Incendiaria en combustión

La brocha gorda

Amor y muerte. Belleza y muerte. Poder y muerte. Atracción y muerte. Todos estos binomios marcados por la sombra de la inevitable surgen sin dificultades en Salomé, de Oscar Wilde. La historia de la princesa, hija de Herodías e hijastra del teatrarca Herodes Antipas, se une inexcusablemente a la muerte de San Juan Bautista. Incitada por su madre a pedir la cabeza del profeta en la historia bíblica e incitada por una irremediable atracción sexual (o amorosa) por Yokanaán en la pieza del inglés, la trama personal y el juego político conviven dentro de un texto refinado, de densidad literaria, gran riqueza simbólica y personajes complejísimos. Pero no se me había ocurrido…

En su creación, Wilde convierte a Salomé en un símbolo del mal, en una representación de la violación de lo sagrado y en ella hace confluir lujuria e inocencia, calidez y frialdad, control y capricho. Ofrece de este modo un reto en la puesta en carne o en escena tanto desde la interpretación como desde la dirección: demanda delicadeza salvaje, demanda sutileza y al tiempo barbarie. Pero no se me había ocurrido…

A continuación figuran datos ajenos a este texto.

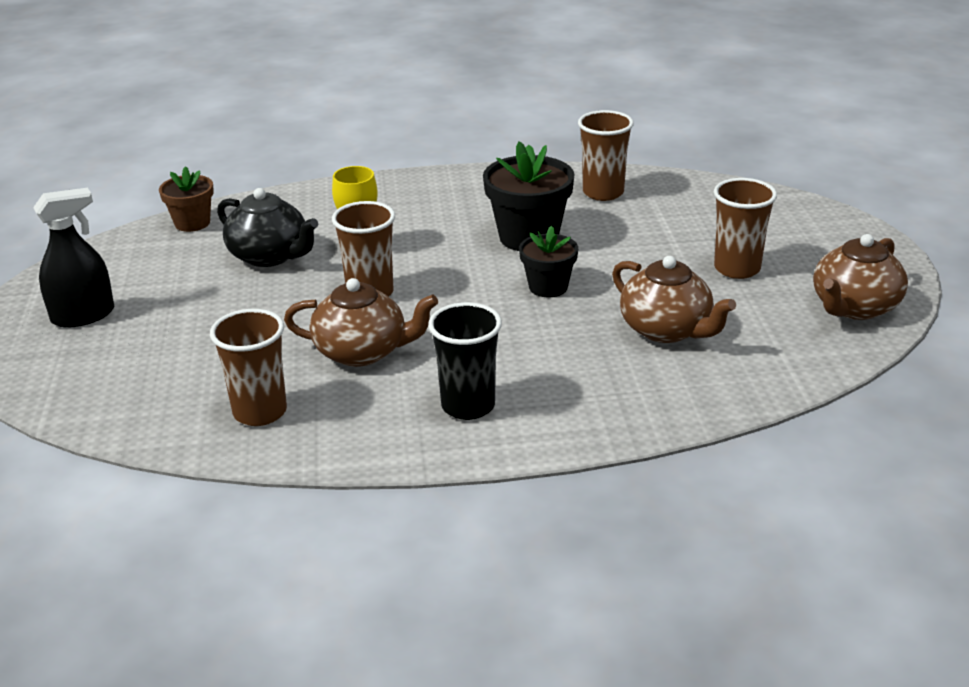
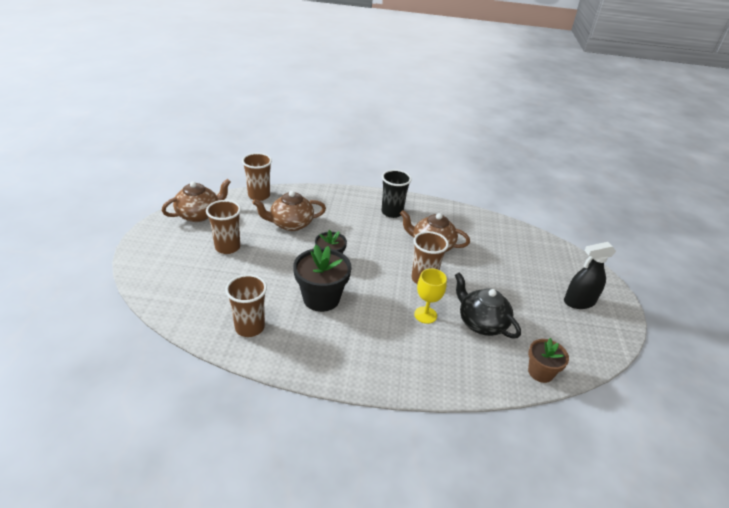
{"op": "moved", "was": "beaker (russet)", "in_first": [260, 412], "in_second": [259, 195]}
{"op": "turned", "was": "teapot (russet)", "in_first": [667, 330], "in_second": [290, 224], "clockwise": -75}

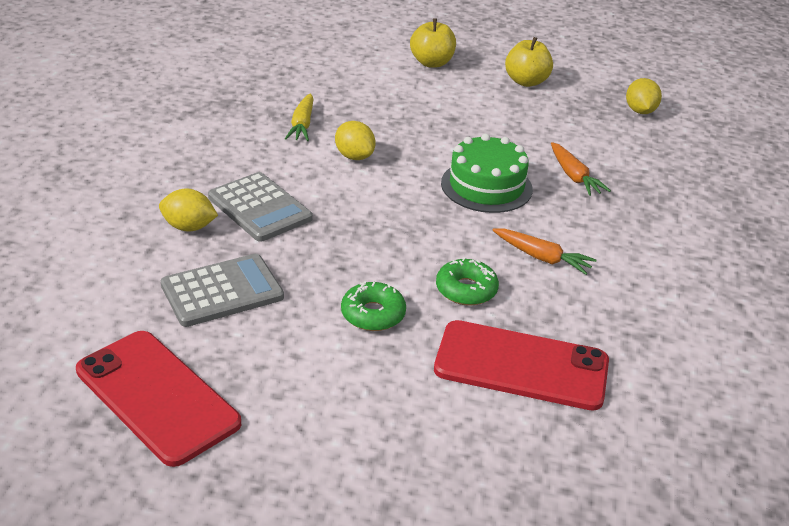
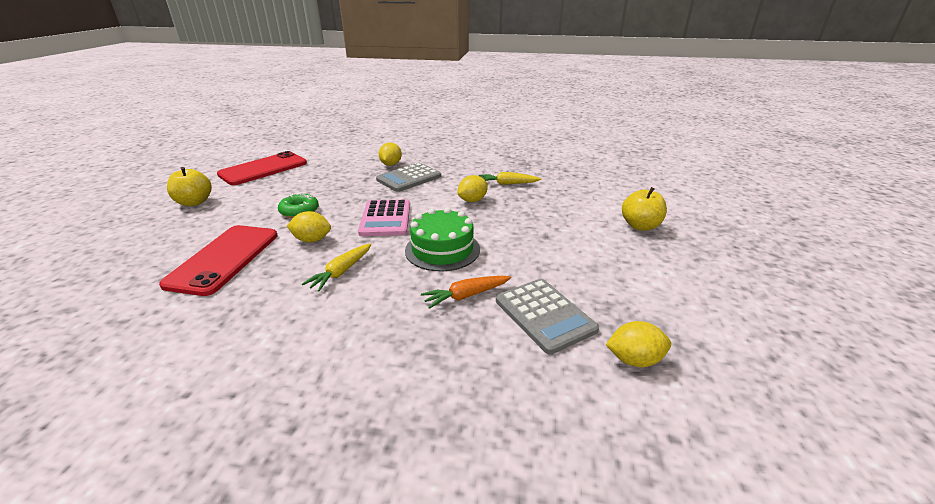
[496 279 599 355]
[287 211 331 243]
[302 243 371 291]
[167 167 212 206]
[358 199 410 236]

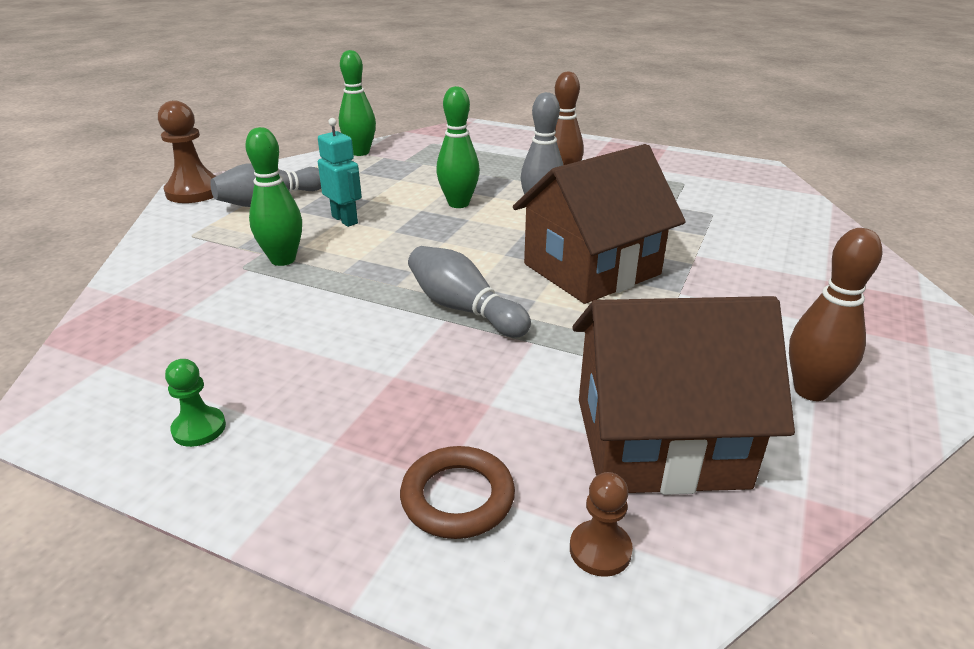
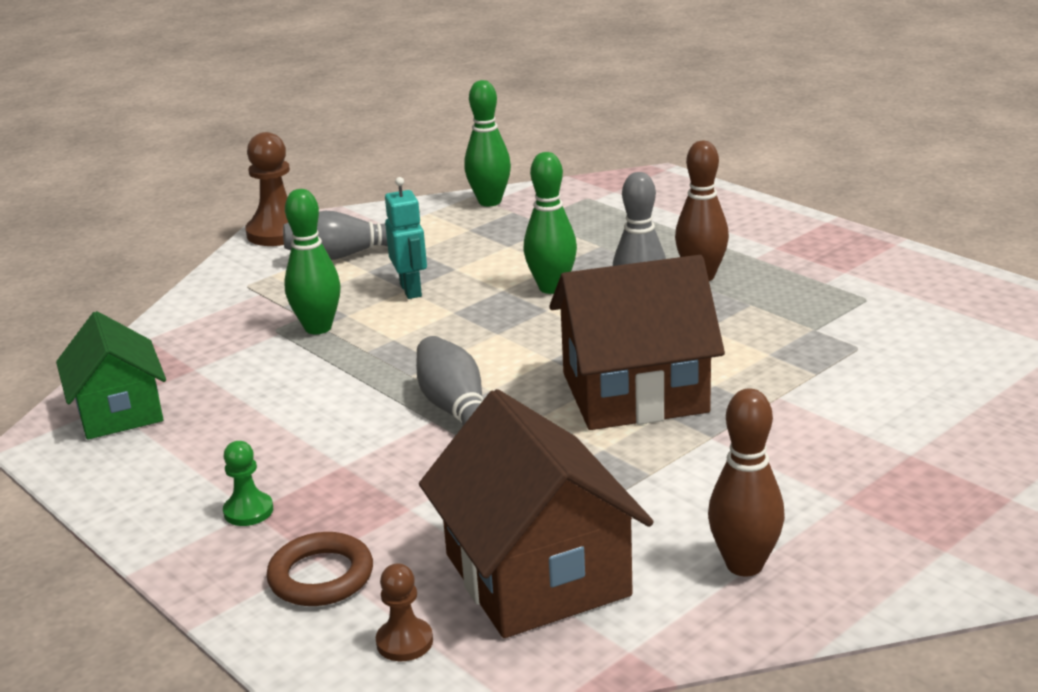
[223 441 273 526]
[419 389 654 638]
[56 311 166 440]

No se me había ocurrido que la Salomé de Wilde pudiese llegar a ser un drama satírico o conservar su carácter trágico y estar trufada, al tiempo, de la parodia fácil que a veces propicia el poder. Tampoco se me había ocurrido que su delicado lenguaje, tan hermoso a la hora de la lectura sobre el papel y que tanto cuidado requiere a la hora de ser abordado, pudiese volverse vulgar. Tampoco se me había pasado por la cabeza que sus personajes pudiesen presentarse como estereotipos sin capacidad para desvelar conflictos profundos, matices y contrastes. La verdad es que no. La verdad es que no se me había ocurrido que la carga erótica de Salomé pudiese llegar a desaparecer en escena cuando se prometen reinos y se cortan cabezas por su causa. Tampoco había imaginado que la incoherencia de la adaptación de un texto como el que aquí se trata pudiese llegar a salpicarlo todo, desde el vestuario, al espacio escénico o que sus guiños sociopolíticos pudiesen ser chabacanos.

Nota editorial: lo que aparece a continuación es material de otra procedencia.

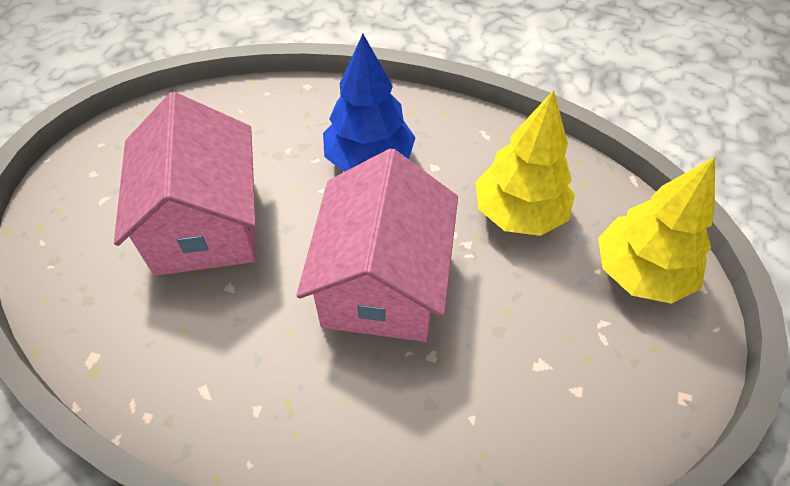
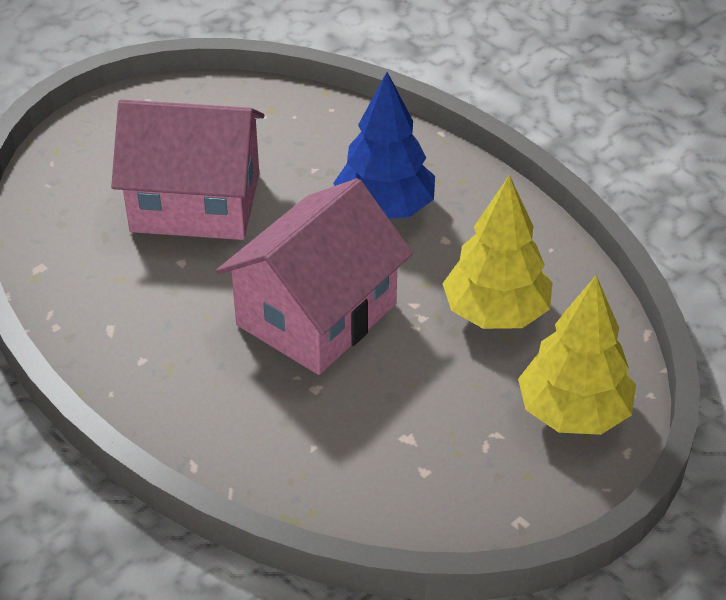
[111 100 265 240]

Pues no, tampoco había barajado la posibilidad de adaptar un texto sin cambiar el contexto y que el primero no gritase como un ave de rapiña. Ni que pudiese ser que todo el montaje de Carlos Santiago para la última producción del Centro Dramático Galego pudiese ser una coherencia de la incoherencia o una poética del despropósito a propósito o una forma para desacreditar una institución. Solamente con estas tres últimas hipótesis se podría entender la brocha gorda a la hora de adaptar, de diseñar una propuesta, de dirigir, de dirigir actores y actrices, de componer escénicamente. No se me había ocurrido, pero que haya iniciado una poética para generar enfado es el único consuelo.

Con la distancia vemos lo universal, con la proximidad corremos el riesgo de quedarnos en la anécdota. Y en esta propuesta del CDG todo son anécdotas dentro de un universo trágico: desde la pintada con el lema «Sempre en Galilea» y la presentación del Partido Bonanza y Progreso (BP) que tan interesante arranque de espectáculo fabrica hasta el inconcebible vendedor de baratijas en el que convierte al mandamás Antipas o al cerdo enjaulado (máxima expresión de algunas «galleguidades») desde el que propone a Yokanaán.

Ha sido delicada esta creación del Centro Dramático Galego que en estos días realiza audiciones para la selección del elenco que acompañará al reconocido rostro de Luis Tosar en el musical La ópera de tres peniques, de Bertolt Brecht y Kurt Weill bajo la dirección del siempre aplaudido Quico Cadaval.

La expectación está asegurada. Esperemos pasar de la brocha gorda al pincel o, al menos, a reventar cubos de pintura contra las paredes.